Some fields are harvested with mechanical processors but most are harvested by hand. Workers, bent in half, use a big scoop with long metal tines. They pass the scoop through the bushes and the berries are pulled off. It is hard, hot work.

And since many of the fields are remote and not near any kind of development, theft is a major problem. People sneak in under the cover of darkness and steal TONS of berries, selling them on the sides of the road as their own. Me, I'd be afraid of those bears that roam the fields (you can't see it, but there is an electric fence around that stack of bee hives in the picture.) I learned this week that the bears aren't after the honey - they actually want the bee larvae. Stupid bears. BTW - we only have black bears in Maine. No grizzlies. Grizzlies skip the bee larvae and go right for the humans.

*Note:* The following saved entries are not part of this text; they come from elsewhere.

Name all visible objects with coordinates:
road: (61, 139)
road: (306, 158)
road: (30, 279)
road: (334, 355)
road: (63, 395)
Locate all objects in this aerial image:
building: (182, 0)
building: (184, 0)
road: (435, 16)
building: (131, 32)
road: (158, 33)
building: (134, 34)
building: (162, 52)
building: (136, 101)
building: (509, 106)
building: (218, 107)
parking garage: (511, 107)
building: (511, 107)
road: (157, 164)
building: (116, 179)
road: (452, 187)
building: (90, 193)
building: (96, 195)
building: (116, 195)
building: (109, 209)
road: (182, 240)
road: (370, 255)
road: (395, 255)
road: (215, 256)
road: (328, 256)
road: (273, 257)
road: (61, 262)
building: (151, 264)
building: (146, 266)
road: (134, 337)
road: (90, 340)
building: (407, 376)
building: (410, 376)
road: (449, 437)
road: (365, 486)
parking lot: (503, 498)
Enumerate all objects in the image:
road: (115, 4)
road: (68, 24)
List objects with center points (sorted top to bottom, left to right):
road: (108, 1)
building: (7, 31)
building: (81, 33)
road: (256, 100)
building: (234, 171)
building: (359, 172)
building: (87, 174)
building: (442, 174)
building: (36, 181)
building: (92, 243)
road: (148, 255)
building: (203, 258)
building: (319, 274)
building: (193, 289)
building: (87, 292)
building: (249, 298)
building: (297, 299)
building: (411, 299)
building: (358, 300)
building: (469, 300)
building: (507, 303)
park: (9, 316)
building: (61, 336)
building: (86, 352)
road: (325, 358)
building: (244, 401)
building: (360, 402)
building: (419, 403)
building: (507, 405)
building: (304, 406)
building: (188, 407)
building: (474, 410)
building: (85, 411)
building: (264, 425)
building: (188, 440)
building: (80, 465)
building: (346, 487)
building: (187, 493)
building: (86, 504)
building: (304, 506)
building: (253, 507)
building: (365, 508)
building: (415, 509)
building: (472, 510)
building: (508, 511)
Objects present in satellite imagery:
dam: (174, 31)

There. Now you know all about blueberries. And stupid bears.

6 comments:

Becky said...

Fascinating facts!

Gladys said...

I love blueberries. I found my thrill on Blueberry Hill.... Sorry.

Lisa said...

Ooh you took me back to 1983 when I worked for two weeks raking blueberries so I could buy a Levi's denim jacket. The jacket cost $30.00, I got it at Epsteins in Brewer. It took a while to bloom but I think that is where the seed of my work ethic was planted, in a blueberry field in Greenfield, Maine. Though at the time I swore I would never do manual labor again, EVER. Silly little girl.

Smiles,
Lisa

Libby's Library said...

What a great lesson - can't wait to see the rest of the photo's!

Lili said...

It reminds me of one time in the Fall we had picked our daughter and son-in-law up from the airport and took them through Cherryfield to see the fall colors. Our daughter while looking out the window admiring the brilliant red colors said to us "I can actually still smell the blueberries even though they are past." Our son-in-law in the front seat just turned around and grinned at us and said "me too!" He was munching on a blueberry granola bar.
Now wasn't there something about horses that you mentioned in the title of yesterday's post?

Dawn Fortune said...

I remember raking berries as a kid in the early 80s. My money went for jeans bought at Farrington's (sort of like Marden's, but just for clothes) over in South China. Miserable work, and back then it was done by children as young as 7, getting paid $2 for a five-gallon pail full of berries that had to weigh at least 18 pounds. Ooof. Now it is done largely by migrant workers, but the bucket price has not risen all that much over the years.